Pac-12 (16) Is The Future
Friday - September 14, 2011
The dawn of four super collegiate conferences may be closer than previously thought. When Oklahoma president David Boren stated that the Sooner athletic program was actively exploring its options, it served notice to all interested parties that change is once again in the air.
It is clear that the Big 12 now down to nine teams is headed for the scrap heap. (Note to other conferences: If you want long-term stability, make sure revenues are shared equally). After Texas A&M announced it was leaving, it initially had the consent of the other Big 12 schools. Now that the SEC is accepting Texas A&M, it appears that Baylor has withdrawn consent and is considering legal action.
Understandable, in a way, because if the marquee schools in the Big 12 are gobbled up by super conferences, who is going to want Baylor? Someone suggested the WAC might want it. Can you imagine the reaction to that by Bears fans? Going from a BCS situation to a conference struggling for its existence?

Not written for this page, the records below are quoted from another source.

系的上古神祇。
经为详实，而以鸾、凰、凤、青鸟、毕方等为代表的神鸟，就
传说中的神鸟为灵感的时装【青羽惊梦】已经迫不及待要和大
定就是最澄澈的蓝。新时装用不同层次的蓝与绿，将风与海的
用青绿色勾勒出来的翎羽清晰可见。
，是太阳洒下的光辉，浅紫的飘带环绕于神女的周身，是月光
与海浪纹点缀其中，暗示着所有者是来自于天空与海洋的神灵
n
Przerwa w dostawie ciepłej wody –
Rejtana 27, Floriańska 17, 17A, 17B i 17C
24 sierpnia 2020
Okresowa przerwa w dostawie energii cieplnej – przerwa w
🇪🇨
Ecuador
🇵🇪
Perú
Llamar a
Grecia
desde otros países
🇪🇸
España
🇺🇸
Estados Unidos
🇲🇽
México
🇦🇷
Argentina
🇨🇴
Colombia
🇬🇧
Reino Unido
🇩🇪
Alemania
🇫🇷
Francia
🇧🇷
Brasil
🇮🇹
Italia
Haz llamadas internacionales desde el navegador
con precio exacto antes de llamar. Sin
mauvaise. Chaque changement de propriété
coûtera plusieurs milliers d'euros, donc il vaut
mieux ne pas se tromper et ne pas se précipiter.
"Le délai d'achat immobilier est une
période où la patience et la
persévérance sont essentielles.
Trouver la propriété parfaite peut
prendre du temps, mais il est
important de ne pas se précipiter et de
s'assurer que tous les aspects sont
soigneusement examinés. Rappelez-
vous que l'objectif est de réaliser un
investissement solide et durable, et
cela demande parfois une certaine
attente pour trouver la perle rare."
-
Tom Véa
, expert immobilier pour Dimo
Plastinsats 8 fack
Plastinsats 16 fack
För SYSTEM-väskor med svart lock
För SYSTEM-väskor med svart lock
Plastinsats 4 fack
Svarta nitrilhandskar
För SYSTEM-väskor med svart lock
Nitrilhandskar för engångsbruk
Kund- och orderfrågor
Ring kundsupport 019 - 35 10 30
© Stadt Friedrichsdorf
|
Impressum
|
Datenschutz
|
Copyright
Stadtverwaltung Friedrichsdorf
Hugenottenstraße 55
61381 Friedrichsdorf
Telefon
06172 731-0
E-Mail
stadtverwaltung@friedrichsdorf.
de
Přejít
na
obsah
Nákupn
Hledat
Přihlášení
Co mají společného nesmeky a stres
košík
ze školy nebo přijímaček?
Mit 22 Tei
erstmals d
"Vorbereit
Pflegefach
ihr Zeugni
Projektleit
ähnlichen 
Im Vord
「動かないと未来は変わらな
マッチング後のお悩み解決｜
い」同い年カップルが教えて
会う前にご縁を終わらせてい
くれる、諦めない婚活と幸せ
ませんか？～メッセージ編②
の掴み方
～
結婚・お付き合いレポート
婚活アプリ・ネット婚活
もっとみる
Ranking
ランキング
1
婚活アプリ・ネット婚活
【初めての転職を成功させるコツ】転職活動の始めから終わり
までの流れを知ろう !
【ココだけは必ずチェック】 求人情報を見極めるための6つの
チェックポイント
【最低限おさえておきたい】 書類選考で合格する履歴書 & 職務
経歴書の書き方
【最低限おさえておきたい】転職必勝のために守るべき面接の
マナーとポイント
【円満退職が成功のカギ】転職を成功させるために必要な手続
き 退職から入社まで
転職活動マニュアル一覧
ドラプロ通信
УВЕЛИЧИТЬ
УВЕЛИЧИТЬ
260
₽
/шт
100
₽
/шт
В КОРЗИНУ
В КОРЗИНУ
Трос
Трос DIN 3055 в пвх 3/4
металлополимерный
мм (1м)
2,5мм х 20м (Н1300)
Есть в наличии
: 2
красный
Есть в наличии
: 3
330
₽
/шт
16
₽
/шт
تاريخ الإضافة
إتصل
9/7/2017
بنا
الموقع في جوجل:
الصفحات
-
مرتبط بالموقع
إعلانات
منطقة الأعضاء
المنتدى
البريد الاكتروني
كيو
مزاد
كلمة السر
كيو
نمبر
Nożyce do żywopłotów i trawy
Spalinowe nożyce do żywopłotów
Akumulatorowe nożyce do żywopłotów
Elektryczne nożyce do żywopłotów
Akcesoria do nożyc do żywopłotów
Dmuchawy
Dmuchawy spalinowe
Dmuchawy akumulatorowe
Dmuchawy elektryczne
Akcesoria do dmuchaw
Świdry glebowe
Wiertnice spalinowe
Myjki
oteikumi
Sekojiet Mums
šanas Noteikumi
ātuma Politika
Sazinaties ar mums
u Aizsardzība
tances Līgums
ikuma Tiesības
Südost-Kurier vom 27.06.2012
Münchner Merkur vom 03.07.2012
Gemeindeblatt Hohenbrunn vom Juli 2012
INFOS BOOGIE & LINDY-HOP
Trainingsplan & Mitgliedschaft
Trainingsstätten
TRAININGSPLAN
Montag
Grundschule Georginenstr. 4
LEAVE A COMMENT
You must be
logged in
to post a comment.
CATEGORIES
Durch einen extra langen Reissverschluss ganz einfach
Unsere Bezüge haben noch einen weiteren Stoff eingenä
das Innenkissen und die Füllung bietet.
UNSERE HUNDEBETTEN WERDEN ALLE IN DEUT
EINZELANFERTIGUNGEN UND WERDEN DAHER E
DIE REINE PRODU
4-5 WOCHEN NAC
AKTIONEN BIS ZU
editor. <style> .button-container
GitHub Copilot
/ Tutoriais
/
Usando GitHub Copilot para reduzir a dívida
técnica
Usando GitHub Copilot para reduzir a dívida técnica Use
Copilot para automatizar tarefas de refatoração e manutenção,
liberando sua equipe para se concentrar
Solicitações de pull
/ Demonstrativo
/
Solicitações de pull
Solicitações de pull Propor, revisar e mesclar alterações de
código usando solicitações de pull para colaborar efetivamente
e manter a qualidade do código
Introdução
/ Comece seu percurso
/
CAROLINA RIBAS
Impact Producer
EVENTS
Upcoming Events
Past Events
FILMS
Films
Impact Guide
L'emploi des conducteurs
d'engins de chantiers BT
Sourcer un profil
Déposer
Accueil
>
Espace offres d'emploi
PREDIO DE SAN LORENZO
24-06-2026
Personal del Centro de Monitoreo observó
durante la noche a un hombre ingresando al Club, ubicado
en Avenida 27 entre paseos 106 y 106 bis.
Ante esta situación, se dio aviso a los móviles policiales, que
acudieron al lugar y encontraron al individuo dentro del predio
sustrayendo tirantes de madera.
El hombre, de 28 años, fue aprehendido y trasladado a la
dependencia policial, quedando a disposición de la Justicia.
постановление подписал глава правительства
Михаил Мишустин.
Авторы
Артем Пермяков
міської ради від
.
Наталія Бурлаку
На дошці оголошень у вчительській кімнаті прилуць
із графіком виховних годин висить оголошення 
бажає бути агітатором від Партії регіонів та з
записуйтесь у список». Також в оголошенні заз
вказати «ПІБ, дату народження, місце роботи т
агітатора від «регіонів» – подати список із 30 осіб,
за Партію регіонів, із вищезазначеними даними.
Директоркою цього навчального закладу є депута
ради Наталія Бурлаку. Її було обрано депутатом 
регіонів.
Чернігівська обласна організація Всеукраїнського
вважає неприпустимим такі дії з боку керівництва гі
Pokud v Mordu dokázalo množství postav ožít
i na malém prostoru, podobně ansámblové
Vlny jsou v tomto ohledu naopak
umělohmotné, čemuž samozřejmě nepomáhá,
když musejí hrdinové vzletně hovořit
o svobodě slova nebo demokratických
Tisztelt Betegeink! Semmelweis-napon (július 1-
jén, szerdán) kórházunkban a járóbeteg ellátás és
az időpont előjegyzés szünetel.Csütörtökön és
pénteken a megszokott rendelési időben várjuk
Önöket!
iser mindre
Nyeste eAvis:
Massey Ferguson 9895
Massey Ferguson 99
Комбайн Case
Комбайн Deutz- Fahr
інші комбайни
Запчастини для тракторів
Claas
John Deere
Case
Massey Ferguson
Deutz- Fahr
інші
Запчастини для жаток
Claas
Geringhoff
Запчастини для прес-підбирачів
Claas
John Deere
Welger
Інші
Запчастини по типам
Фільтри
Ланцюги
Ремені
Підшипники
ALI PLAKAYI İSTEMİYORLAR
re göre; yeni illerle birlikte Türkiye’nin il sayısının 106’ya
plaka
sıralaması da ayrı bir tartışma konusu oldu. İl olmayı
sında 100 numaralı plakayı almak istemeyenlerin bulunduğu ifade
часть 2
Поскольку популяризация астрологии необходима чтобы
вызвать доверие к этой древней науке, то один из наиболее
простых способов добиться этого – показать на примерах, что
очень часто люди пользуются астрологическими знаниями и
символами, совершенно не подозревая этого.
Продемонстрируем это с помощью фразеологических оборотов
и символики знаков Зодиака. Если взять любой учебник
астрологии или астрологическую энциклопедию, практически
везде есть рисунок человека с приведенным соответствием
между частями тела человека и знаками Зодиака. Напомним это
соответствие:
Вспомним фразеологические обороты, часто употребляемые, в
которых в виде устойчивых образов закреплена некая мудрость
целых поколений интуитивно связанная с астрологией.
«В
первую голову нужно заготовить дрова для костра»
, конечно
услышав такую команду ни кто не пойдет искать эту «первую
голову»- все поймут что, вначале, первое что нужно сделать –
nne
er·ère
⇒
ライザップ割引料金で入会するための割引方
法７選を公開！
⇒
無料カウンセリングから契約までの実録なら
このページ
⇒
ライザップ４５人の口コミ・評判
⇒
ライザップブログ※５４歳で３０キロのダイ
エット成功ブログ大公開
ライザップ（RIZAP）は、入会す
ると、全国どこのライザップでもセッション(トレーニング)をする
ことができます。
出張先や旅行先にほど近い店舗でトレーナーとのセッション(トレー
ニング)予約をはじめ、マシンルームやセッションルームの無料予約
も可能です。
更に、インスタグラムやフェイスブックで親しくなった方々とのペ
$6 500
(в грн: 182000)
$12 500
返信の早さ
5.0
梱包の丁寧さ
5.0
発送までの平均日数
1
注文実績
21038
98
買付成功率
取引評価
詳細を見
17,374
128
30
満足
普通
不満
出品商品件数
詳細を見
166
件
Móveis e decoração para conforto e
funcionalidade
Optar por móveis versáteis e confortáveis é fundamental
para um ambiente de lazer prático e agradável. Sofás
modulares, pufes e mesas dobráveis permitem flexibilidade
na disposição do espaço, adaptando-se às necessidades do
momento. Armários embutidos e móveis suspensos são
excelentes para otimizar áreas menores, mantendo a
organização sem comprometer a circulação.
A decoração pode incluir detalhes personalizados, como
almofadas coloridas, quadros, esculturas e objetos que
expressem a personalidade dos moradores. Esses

And it won’t be any easier for Iowa State or the Kansas schools. The reality is that while some may end up big winners, other will be on the athletic equivalent of life support. Closer to home, there would appear to be very little or no chance that UH would be invited to join up with the big boys. It’s way too early to hit the panic button, but being ready for any contingency is probably a good plan. There are going to be some very viable programs in the west San Diego State, Air Force, UNLV that will not be included in any super conference. And that could be a starting point for a league that could thrive outside of the magical 64. After all, they have to play somebody.
* Peyton Manning missing his first start in 228 games means more than the end of an impressive streak.
It seems none of the consulted medical professionals can even hazard a guess as to when he might be coming back. We’ve been told that he’s got a nerve regeneration issue, but a timeline is totally unpredictable. It doesn’t seem a certainty that he will even play at all this year. It’s hard to imagine the Colts as a playoff team without him.
* It seems extremely unlikely that we’ll see a full regular season in the NBA.
Considering that many teams will actually save money by not playing, the owners will be in no mood to lower their demands, and the players don’t seem to grasp that the former model is completely broken.
The players will come back eventually, but likely at reduced wages and very possibly without the cur- rent levels of guarantees in their contracts. If there are games played this year, expect them after the February all-star “break,” which will likely be a casualty as well.